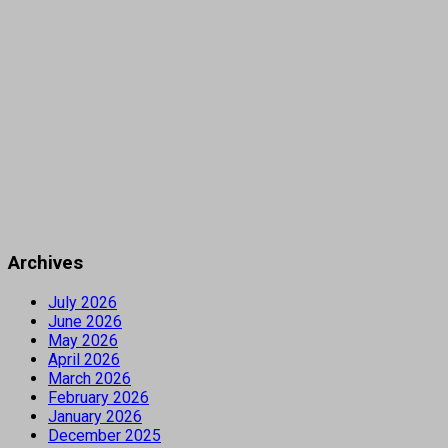
Archives
July 2026
June 2026
May 2026
April 2026
March 2026
February 2026
January 2026
December 2025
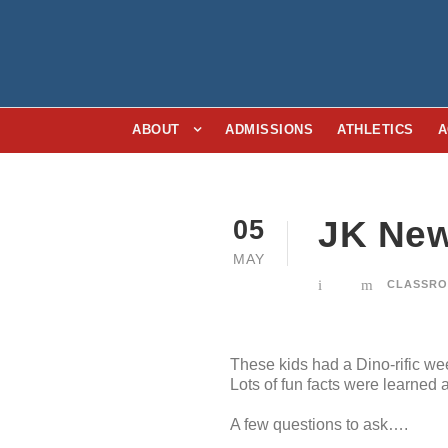
ABOUT
ADMISSIONS
ATHLETICS
A
JK New
05
MAY
CLASSRO
These kids had a Dino-rific w
Lots of fun facts were learned
A few questions to ask….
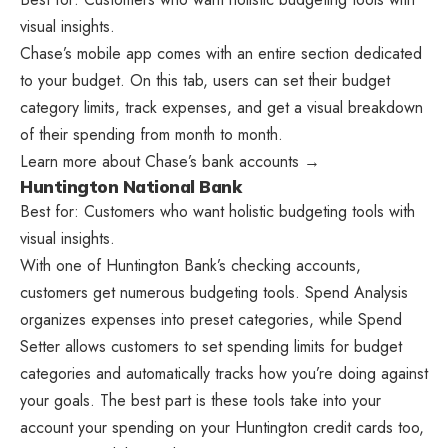
visual insights.
Chase’s mobile app comes with an entire section dedicated
to your budget. On this tab, users can set their budget
category limits, track expenses, and get a visual breakdown
of their spending from month to month.
Learn more about Chase’s bank accounts →
Huntington National Bank
Best for: Customers who want holistic budgeting tools with
visual insights.
With one of Huntington Bank’s checking accounts,
customers get numerous budgeting tools. Spend Analysis
organizes expenses into preset categories, while Spend
Setter allows customers to set spending limits for budget
categories and automatically tracks how you’re doing against
your goals. The best part is these tools take into your
account your spending on your Huntington credit cards too,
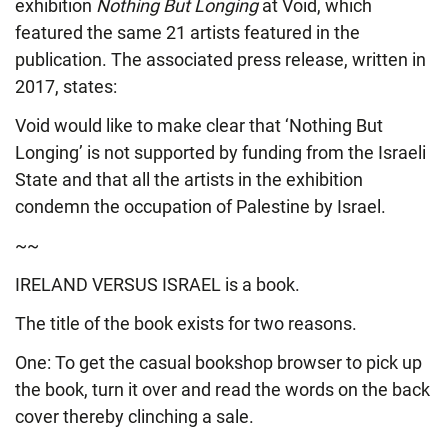
exhibition
Nothing But Longing
at Void, which
featured the same 21 artists featured in the
publication. The associated press release, written in
2017, states:
Void would like to make clear that ‘Nothing But
Longing’ is not supported by funding from the Israeli
State and that all the artists in the exhibition
condemn the occupation of Palestine by Israel.
~~
IRELAND VERSUS ISRAEL is a book.
The title of the book exists for two reasons.
One: To get the casual bookshop browser to pick up
the book, turn it over and read the words on the back
cover thereby clinching a sale.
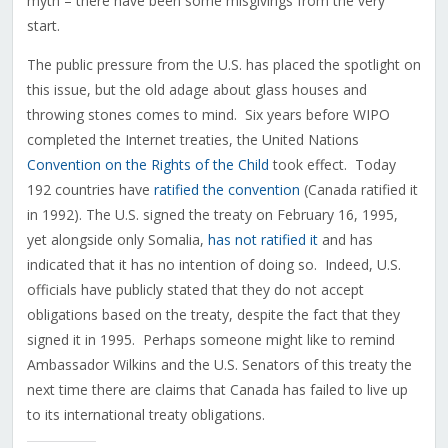
myth – there have been some misgivings from the very
start.
The public pressure from the U.S. has placed the spotlight on
this issue, but the old adage about glass houses and
throwing stones comes to mind. Six years before WIPO
completed the Internet treaties, the United Nations
Convention on the Rights of the Child
took effect. Today
192 countries have
ratified the convention
(Canada ratified it
in 1992). The U.S. signed the treaty on February 16, 1995,
yet alongside only Somalia,
has not ratified it
and has
indicated that it has no intention of doing so. Indeed, U.S.
officials have publicly stated that they do not accept
obligations based on the treaty, despite the fact that they
signed it in 1995. Perhaps someone might like to remind
Ambassador Wilkins and the U.S. Senators of this treaty the
next time there are claims that Canada has failed to live up
to its international treaty obligations.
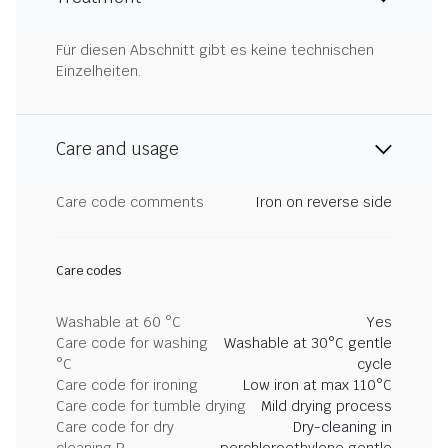
Für diesen Abschnitt gibt es keine technischen
Einzelheiten.
Care and usage
Care code comments
Iron on reverse side
Care codes
Washable at 60 °C
Yes
Care code for washing
Washable at 30°C gentle
°C
cycle
Care code for ironing
Low iron at max 110°C
Care code for tumble drying
Mild drying process
Care code for dry
Dry-cleaning in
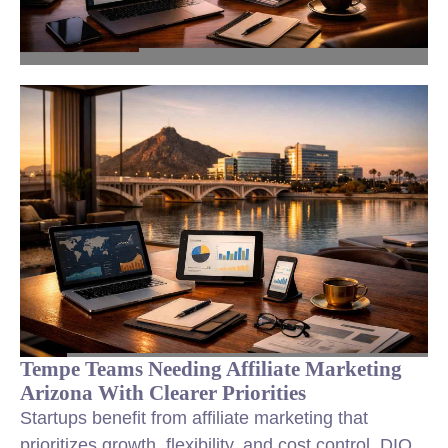
Tempe Teams Needing Affiliate Marketing
Arizona With Clearer Priorities
Startups benefit from affiliate marketing that
prioritizes growth, flexibility, and cost control. DIQ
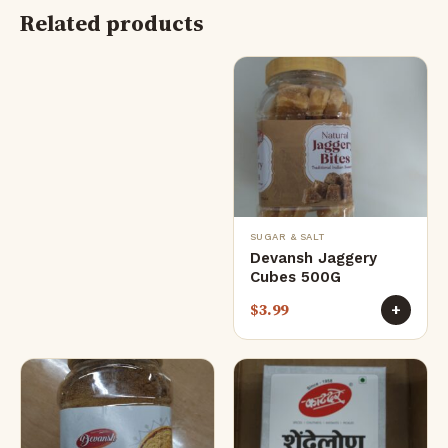
Related products
SUGAR & SALT
Devansh Jaggery
Cubes 500G
$
3.99
+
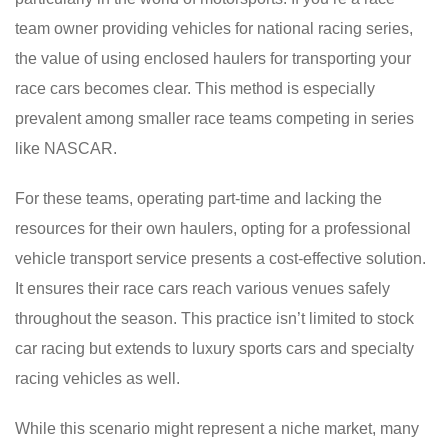
team owner providing vehicles for national racing series,
the value of using enclosed haulers for transporting your
race cars becomes clear. This method is especially
prevalent among smaller race teams competing in series
like NASCAR.
For these teams, operating part-time and lacking the
resources for their own haulers, opting for a professional
vehicle transport service presents a cost-effective solution.
It ensures their race cars reach various venues safely
throughout the season. This practice isn’t limited to stock
car racing but extends to luxury sports cars and specialty
racing vehicles as well.
While this scenario might represent a niche market, many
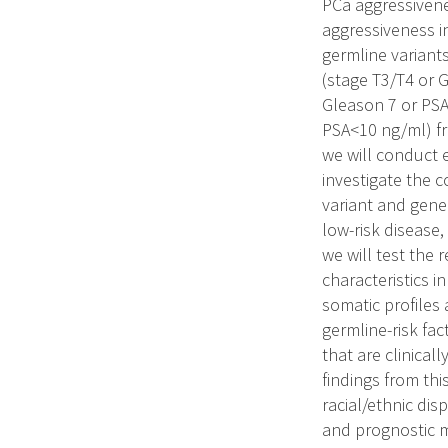
PCa aggressivenes
aggressiveness in
germline variants
(stage T3/T4 or 
Gleason 7 or PSA
PSA<10 ng/ml) fr
we will conduct 
investigate the c
variant and gene
low-risk disease,
we will test the 
characteristics i
somatic profiles 
germline-risk fa
that are clinical
findings from thi
racial/ethnic dis
and prognostic 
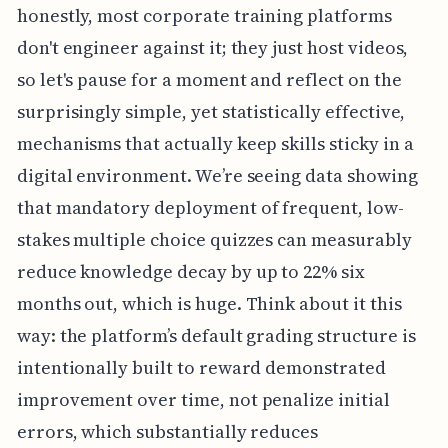
honestly, most corporate training platforms
don't engineer against it; they just host videos,
so let's pause for a moment and reflect on the
surprisingly simple, yet statistically effective,
mechanisms that actually keep skills sticky in a
digital environment. We’re seeing data showing
that mandatory deployment of frequent, low-
stakes multiple choice quizzes can measurably
reduce knowledge decay by up to 22% six
months out, which is huge. Think about it this
way: the platform’s default grading structure is
intentionally built to reward demonstrated
improvement over time, not penalize initial
errors, which substantially reduces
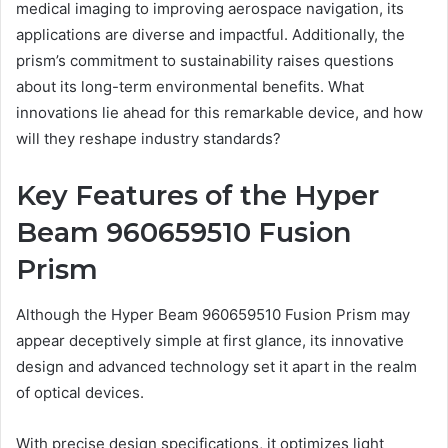
medical imaging to improving aerospace navigation, its
applications are diverse and impactful. Additionally, the
prism’s commitment to sustainability raises questions
about its long-term environmental benefits. What
innovations lie ahead for this remarkable device, and how
will they reshape industry standards?
Key Features of the Hyper
Beam 960659510 Fusion
Prism
Although the Hyper Beam 960659510 Fusion Prism may
appear deceptively simple at first glance, its innovative
design and advanced technology set it apart in the realm
of optical devices.
With precise design specifications, it optimizes light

* How to complete this task: Return all of the lines above without any change, and leave out the pictures.

* Problem solution:
Archives
July 2026
June 2026
May 2026
April 2026
March 2026
February 2026
January 2026
December 2025
ABOUT
ADMISSIONS
ATHLETICS
A
JK New
05
MAY
CLASSRO
These kids had a Dino-rific w
Lots of fun facts were learned
A few questions to ask….
visual insights.
Chase’s mobile app comes with an entire section dedicated
to your budget. On this tab, users can set their budget
category limits, track expenses, and get a visual breakdown
of their spending from month to month.
Learn more about Chase’s bank accounts →
Huntington National Bank
Best for: Customers who want holistic budgeting tools with
visual insights.
With one of Huntington Bank’s checking accounts,
customers get numerous budgeting tools. Spend Analysis
organizes expenses into preset categories, while Spend
Setter allows customers to set spending limits for budget
categories and automatically tracks how you’re doing against
your goals. The best part is these tools take into your
account your spending on your Huntington credit cards too,
exhibition
Nothing But Longing
at Void, which
featured the same 21 artists featured in the
publication. The associated press release, written in
2017, states:
Void would like to make clear that ‘Nothing But
Longing’ is not supported by funding from the Israeli
State and that all the artists in the exhibition
condemn the occupation of Palestine by Israel.
~~
IRELAND VERSUS ISRAEL is a book.
The title of the book exists for two reasons.
One: To get the casual bookshop browser to pick up
the book, turn it over and read the words on the back
cover thereby clinching a sale.
myth – there have been some misgivings from the very
start.
The public pressure from the U.S. has placed the spotlight on
this issue, but the old adage about glass houses and
throwing stones comes to mind. Six years before WIPO
completed the Internet treaties, the United Nations
Convention on the Rights of the Child
took effect. Today
192 countries have
ratified the convention
(Canada ratified it
in 1992). The U.S. signed the treaty on February 16, 1995,
yet alongside only Somalia,
has not ratified it
and has
indicated that it has no intention of doing so. Indeed, U.S.
officials have publicly stated that they do not accept
obligations based on the treaty, despite the fact that they
signed it in 1995. Perhaps someone might like to remind
Ambassador Wilkins and the U.S. Senators of this treaty the
next time there are claims that Canada has failed to live up
to its international treaty obligations.
Für diesen Abschnitt gibt es keine technischen
Einzelheiten.
Care and usage
Care code comments
Iron on reverse side
Care codes
Washable at 60 °C
Yes
Care code for washing
Washable at 30°C gentle
°C
cycle
Care code for ironing
Low iron at max 110°C
Care code for tumble drying
Mild drying process
Care code for dry
Dry-cleaning in
Tempe Teams Needing Affiliate Marketing
Arizona With Clearer Priorities
Startups benefit from affiliate marketing that
prioritizes growth, flexibility, and cost control. DIQ
Related products
SUGAR & SALT
Devansh Jaggery
Cubes 500G
$
3.99
+
team owner providing vehicles for national racing series,
the value of using enclosed haulers for transporting your
race cars becomes clear. This method is especially
prevalent among smaller race teams competing in series
like NASCAR.
For these teams, operating part-time and lacking the
resources for their own haulers, opting for a professional
vehicle transport service presents a cost-effective solution.
It ensures their race cars reach various venues safely
throughout the season. This practice isn’t limited to stock
car racing but extends to luxury sports cars and specialty
racing vehicles as well.
While this scenario might represent a niche market, many
PCa aggressivenes
aggressiveness in
germline variants
(stage T3/T4 or 
Gleason 7 or PSA
PSA<10 ng/ml) fr
we will conduct 
investigate the c
variant and gene
low-risk disease,
we will test the 
characteristics i
somatic profiles 
germline-risk fa
that are clinical
findings from thi
racial/ethnic dis
and prognostic 
honestly, most corporate training platforms
don't engineer against it; they just host videos,
so let's pause for a moment and reflect on the
surprisingly simple, yet statistically effective,
mechanisms that actually keep skills sticky in a
digital environment. We’re seeing data showing
that mandatory deployment of frequent, low-
stakes multiple choice quizzes can measurably
reduce knowledge decay by up to 22% six
months out, which is huge. Think about it this
way: the platform’s default grading structure is
intentionally built to reward demonstrated
improvement over time, not penalize initial
errors, which substantially reduces
medical imaging to improving aerospace navigation, its
applications are diverse and impactful. Additionally, the
prism’s commitment to sustainability raises questions
about its long-term environmental benefits. What
innovations lie ahead for this remarkable device, and how
will they reshape industry standards?
Key Features of the Hyper
Beam 960659510 Fusion
Prism
Although the Hyper Beam 960659510 Fusion Prism may
appear deceptively simple at first glance, its innovative
design and advanced technology set it apart in the realm
of optical devices.
With precise design specifications, it optimizes light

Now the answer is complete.